[Photos with located objects]
==*==

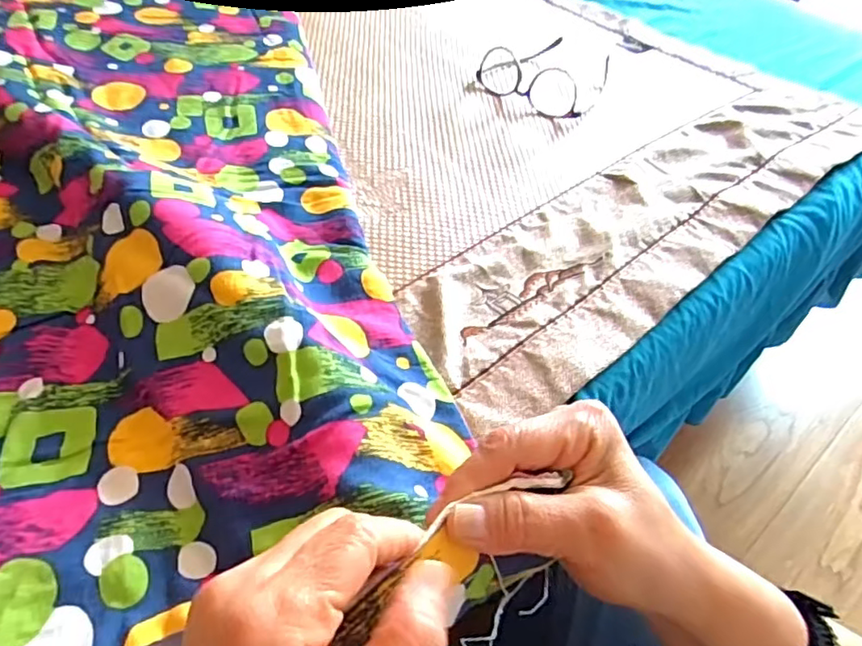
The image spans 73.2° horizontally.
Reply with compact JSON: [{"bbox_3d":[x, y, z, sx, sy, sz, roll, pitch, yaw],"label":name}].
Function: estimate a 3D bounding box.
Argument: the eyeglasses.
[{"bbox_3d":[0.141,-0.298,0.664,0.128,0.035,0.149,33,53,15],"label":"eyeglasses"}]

==*==

*About this task:* Set down the records in full and exactly. Do not carry over any image.

*Answer to this exercise:*
The image spans 73.2° horizontally.
Reply with compact JSON: [{"bbox_3d":[x, y, z, sx, sy, sz, roll, pitch, yaw],"label":name}].
Function: estimate a 3D bounding box.
Argument: the eyeglasses.
[{"bbox_3d":[0.141,-0.298,0.664,0.128,0.035,0.149,33,53,15],"label":"eyeglasses"}]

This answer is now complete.